Funnily enough nor can I except that it does. I didn’t think Paulson would act this fast – and I don’t know what he will do with the preferreds – but thinking about it the action is sensible. [I was considering buying preferreds – so I have little ability here to claim prescience…]
Let’s lay out the argument
- When Paulson got his permission to bail out Fannie and Freddie and made all the reassuring noises he made I thought that Fannie and Freddie debt spreads would drop to 30bps. They didn’t and I thought that was weird. Really weird. I blogged about it here.
- We should take the world as it is – not as we think it should be and observe that the debts are rolling over at spreads more like 130bps. This is reality and I for one am a proud member of the “reality based community”.
- There is almost 2 trillion Frannie debt rolling over at a high rate (several hundred billion a quarter). The government effectively guarantees that debt but a perverse market was forcing issue of that debt at 130bps more than Treasuries.
- If the spread on the debt remained at 130bps then Frannie were doomed. I did the maths in Fannie Mae series.
- In particular I estimated the earnings power of Fannie Mae at about 10 billion per annum. Fannie has something near a trillion in debt. If the spread is 100bps higher than it should be with the government guarantee then almost all of that earnings potential will be wasted as excess spreads on the nearly a trillion in debt. If the spread remained at 130bps over treasuries then Fannie had nearly no earnings power. No earnings power meant insolvency was inevitable because losses in the book might be something around 80 billion (see Fannie Mae Part III). As there was no earnings power it was inevitable that the government was going to bail them out sooner or later. I blogged here and here about how widening spreads could spell doom for Frannie. I must confess I did not think the spreads would remain wide (as I thought they were irrational) but they have.

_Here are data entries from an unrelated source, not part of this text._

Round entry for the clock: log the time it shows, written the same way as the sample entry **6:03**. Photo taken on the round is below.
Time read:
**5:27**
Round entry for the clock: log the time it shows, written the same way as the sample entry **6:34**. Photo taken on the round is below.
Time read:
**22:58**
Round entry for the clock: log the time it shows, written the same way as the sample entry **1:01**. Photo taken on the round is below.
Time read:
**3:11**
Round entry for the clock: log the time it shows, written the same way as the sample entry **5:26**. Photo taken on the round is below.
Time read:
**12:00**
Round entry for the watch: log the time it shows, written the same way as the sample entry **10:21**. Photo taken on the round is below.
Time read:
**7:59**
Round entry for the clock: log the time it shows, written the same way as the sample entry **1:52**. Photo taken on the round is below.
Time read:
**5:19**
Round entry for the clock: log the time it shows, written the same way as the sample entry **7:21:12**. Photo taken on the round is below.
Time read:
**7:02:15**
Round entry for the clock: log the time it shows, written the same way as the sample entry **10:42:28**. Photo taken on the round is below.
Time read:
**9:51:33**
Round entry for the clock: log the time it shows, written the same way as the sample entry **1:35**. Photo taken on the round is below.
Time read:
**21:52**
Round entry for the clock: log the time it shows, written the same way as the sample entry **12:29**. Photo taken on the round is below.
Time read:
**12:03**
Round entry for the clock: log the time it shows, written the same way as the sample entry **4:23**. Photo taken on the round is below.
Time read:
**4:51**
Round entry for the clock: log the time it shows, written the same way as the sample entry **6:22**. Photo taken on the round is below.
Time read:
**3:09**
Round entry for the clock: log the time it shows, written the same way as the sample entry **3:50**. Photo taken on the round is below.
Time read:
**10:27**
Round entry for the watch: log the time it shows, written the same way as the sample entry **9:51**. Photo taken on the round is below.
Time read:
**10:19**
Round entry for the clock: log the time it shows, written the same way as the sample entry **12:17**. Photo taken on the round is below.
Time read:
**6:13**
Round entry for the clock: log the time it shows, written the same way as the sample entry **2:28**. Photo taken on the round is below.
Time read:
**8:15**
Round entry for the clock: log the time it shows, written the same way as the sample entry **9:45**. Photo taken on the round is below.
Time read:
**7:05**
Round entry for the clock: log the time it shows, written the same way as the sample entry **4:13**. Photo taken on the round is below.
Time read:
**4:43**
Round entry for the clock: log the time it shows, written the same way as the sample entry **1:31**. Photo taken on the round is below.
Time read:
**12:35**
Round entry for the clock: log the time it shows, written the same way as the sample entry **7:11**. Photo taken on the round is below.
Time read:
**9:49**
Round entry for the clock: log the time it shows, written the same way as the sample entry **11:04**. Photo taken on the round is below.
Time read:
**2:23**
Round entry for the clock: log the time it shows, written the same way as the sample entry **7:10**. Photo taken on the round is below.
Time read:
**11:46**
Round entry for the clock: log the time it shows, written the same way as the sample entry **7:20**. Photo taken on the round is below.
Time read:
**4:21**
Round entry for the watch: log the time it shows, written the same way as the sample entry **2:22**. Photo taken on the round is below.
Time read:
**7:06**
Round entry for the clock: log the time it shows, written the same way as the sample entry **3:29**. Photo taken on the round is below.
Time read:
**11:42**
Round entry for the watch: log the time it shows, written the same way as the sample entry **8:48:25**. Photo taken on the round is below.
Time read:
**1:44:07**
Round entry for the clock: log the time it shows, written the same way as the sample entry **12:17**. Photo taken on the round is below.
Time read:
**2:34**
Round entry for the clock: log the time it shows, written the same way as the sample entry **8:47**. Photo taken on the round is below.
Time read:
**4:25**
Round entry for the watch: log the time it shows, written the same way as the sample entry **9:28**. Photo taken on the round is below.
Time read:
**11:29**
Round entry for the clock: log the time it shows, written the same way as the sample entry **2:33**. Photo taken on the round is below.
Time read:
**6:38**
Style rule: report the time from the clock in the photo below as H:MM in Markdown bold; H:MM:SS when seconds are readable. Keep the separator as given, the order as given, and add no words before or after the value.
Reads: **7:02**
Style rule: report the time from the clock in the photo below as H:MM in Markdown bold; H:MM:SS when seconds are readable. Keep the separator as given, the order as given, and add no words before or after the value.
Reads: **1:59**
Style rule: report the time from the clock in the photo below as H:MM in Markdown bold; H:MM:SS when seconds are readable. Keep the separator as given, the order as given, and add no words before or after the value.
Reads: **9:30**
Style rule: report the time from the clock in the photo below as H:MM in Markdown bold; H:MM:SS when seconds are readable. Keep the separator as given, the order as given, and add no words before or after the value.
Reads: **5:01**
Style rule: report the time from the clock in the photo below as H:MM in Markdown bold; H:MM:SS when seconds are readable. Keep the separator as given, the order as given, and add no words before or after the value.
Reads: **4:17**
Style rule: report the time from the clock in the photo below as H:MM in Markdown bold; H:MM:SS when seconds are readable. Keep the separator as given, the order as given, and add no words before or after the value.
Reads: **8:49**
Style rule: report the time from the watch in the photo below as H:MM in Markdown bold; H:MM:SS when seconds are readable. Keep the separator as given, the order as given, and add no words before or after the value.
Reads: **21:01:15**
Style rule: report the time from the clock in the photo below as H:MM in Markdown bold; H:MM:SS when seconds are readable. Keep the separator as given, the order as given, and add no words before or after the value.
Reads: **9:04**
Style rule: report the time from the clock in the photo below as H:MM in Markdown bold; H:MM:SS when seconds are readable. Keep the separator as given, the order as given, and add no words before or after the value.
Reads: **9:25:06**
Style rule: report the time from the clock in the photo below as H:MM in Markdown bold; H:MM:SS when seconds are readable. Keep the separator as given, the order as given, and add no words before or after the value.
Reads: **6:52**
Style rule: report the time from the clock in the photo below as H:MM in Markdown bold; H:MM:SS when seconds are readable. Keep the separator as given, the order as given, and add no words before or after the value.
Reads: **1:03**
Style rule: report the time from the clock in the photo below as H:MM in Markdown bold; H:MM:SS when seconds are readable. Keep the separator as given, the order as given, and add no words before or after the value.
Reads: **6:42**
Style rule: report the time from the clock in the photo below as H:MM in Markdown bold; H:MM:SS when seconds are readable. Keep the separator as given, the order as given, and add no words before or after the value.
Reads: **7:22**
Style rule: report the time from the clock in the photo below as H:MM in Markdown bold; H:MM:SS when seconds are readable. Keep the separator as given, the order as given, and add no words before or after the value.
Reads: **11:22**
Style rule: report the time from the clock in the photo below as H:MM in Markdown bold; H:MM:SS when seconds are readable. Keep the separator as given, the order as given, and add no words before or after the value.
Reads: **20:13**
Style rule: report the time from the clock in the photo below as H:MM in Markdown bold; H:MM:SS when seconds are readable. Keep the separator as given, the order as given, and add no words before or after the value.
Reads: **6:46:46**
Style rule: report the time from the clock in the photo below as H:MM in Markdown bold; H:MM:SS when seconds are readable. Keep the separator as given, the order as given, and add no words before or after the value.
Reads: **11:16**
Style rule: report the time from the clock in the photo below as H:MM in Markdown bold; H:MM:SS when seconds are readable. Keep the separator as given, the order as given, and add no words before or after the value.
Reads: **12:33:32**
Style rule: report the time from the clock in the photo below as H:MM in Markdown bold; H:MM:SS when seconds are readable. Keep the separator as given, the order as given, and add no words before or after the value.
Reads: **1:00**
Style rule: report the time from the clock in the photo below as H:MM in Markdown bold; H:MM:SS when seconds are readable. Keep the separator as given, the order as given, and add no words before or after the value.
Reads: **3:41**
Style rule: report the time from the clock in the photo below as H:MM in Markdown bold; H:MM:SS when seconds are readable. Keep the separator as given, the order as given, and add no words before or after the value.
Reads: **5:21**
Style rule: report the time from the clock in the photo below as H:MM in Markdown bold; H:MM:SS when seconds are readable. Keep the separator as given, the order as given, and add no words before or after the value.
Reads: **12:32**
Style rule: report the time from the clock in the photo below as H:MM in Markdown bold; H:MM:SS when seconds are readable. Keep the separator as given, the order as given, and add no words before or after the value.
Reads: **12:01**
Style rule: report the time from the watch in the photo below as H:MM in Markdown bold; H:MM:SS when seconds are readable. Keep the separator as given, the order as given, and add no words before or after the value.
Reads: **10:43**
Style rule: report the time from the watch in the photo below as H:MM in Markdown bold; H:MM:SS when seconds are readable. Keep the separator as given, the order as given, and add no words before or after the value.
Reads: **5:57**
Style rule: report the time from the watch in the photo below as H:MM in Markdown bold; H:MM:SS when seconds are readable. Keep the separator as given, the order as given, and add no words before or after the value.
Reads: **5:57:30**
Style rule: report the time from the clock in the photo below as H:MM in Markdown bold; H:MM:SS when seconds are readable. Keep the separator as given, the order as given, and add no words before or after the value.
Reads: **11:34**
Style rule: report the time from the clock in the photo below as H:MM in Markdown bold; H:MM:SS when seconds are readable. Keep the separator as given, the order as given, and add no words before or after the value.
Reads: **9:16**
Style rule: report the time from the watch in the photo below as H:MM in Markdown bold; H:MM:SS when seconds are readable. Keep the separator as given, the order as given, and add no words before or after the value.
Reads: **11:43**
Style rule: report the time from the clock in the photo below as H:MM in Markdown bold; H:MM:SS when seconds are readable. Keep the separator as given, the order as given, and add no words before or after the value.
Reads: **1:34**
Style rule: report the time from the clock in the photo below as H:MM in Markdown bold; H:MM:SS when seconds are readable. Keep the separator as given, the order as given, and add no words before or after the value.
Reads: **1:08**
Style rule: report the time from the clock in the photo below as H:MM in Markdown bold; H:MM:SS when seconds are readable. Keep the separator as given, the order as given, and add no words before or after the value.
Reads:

- The Government might have solved this problem by explicitly guaranteeing the debt and leaving the private ownership in place. But that looks silly to me. I would have thought the implicit guarantee was enough – but 130bps tell me it wasn’t.
- Given this the government was eventually going to have to pay the Frannie senior debt. Over the next couple of years then Frannie was effectively going to raise over a trillion dollars in
government debt – but at spreads 100bps or more higher than necessary. The cost to the Federal government of delay is thus more than 10-20 billion annually over the life of that debt. If the debt had five year maturities on average then the cost just of delay could edge 100 billion. US
- Moreover delay delayed the date at which the implicit government guarantee finally drove down mortgage rates – and hence increased the disruption in housing market.
The logical thing for the government to do in that circumstance is not delay. [The alternative is to cross your fingers and hope that the debt spreads on Frannie debt dropped to 30bps on their own accord.]
My understanding of US politics (erroneous it seems) suggested to me that this administration would not want to explicitly socialise the problem. Moreover many decisions of this administration are best described by delay and crossed fingers. So I am staggered by rapid logical action. But so be it and for once I think a Bush administration action is sensible.
But I am more staggered that the market forced the action. I thought that the market would see the implicit guarantee for what it was and trade Frannie senior debt at low spreads. But reality has the ability to get in the way of many things. This is just another example.
Being in government sucks. Sometimes you need to make hard decisions that are ideologically anathema. This must really pain the Republicans. But in this instance reality got in the way of ideology.
There is a second hard decision – which is what to do with the preferred. Any solution that leaves the preferreds as senior to the Government capital would indicate that the Republicans have dumped ideology entirely. I am not sure that they should wipe out the preferreds – but I would have a jaundiced view of any deal which substantially pays the preferreds before the government makes a reasonable profit on the capital that they are putting it risk.